Despite the brilliance of Andy and Kyrie, the Cavaliers will not win consistently until somebody plays defense. Brook Lopez had an unreasonable amount of uncontested layups and Brooklyn scored at will. Byron Scott is pissed. I'm pissed. Everybody should be pissed. The defensive effort is pathetic and nothing will change until the ENTIRE TEAM decides that it wants to defend. The Cavs have allowed 100+ points in sevens straight games and I don't see that changing anytime soon.
3) I don't think I've ever seen a worse NBA bench.

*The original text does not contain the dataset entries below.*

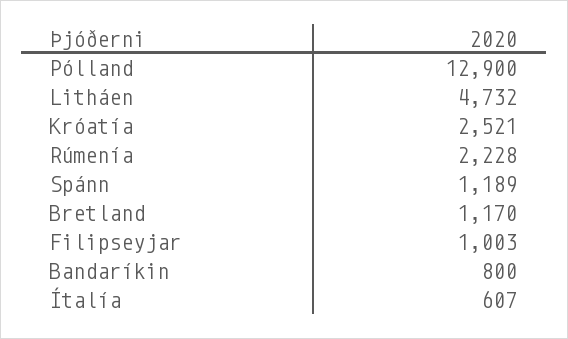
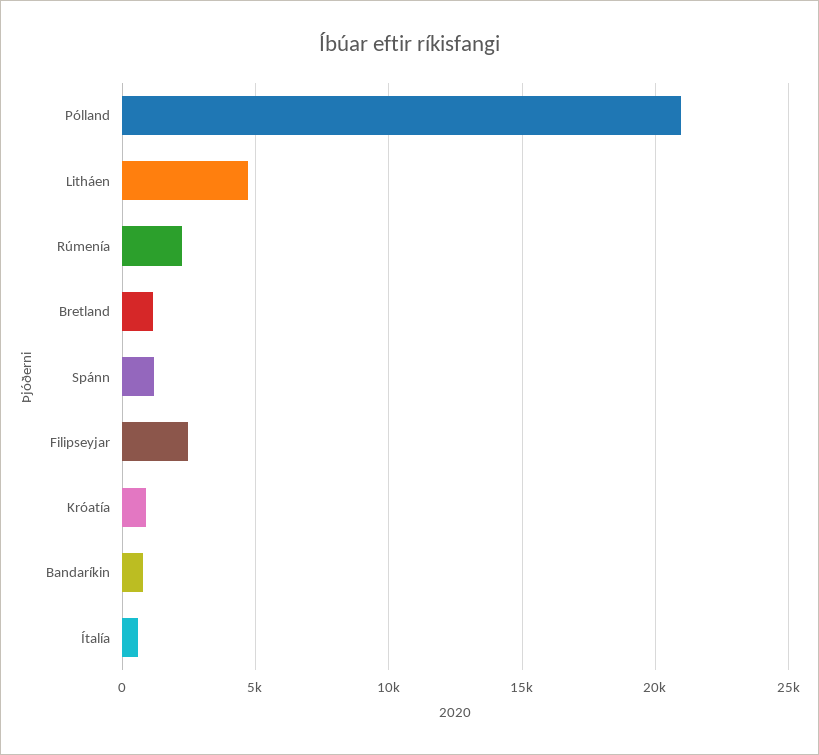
  {
-   "Pólland": 12900,
+   "Pólland": 21000,
    "Litháen": 4732,
-   "Króatía": 2521,
+   "Króatía": 1000,
    "Rúmenía": 2228,
    "Spánn": 1189,
    "Bretland": 1170,
-   "Filipseyjar": 1003,
+   "Filipseyjar": 2500,
    "Bandaríkin": 800,
    "Ítalía": 607
  }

The letdown when the bench comes into the game is unbelievable. It has to be demoralizing for the starters to build a lead or cut into a deficit and then see the bench come in and crap all over it. They got the lead down to 10 points and I start to feel good...and then they bring in LUKE WALTON. LUKE FREAKING WALTON. AHHHHHHH. I'll admit that I was confident and felt good about the pieces that the Cavs added in the offseason. I thought Jon Leuer could play. I thought C.J. Miles could play. I thought Samardo Samuels could be better. And maybe they still can, it's early. But as of right now, none of them can play. You might as well put my intramural basketball team in the game. The Cavaliers got six bench points last night. SIX. I feel as though I could come in the game for 17 minutes (like Leuer and Gibson played) and chuck half court shots and score more than 6 points. I'm mostly serious.
The good news is that the starters are good at basketball. They can compete. Now, they just need a bench that doesn't enter the game, roll around in dead fish for 12 minutes, allow 30 points, and then leave. With all this cap room and flexibility, it should be pretty easy to put together a competent bench in an offseason. But it's damn hard in the middle of the season, so we're stuck with what we've got.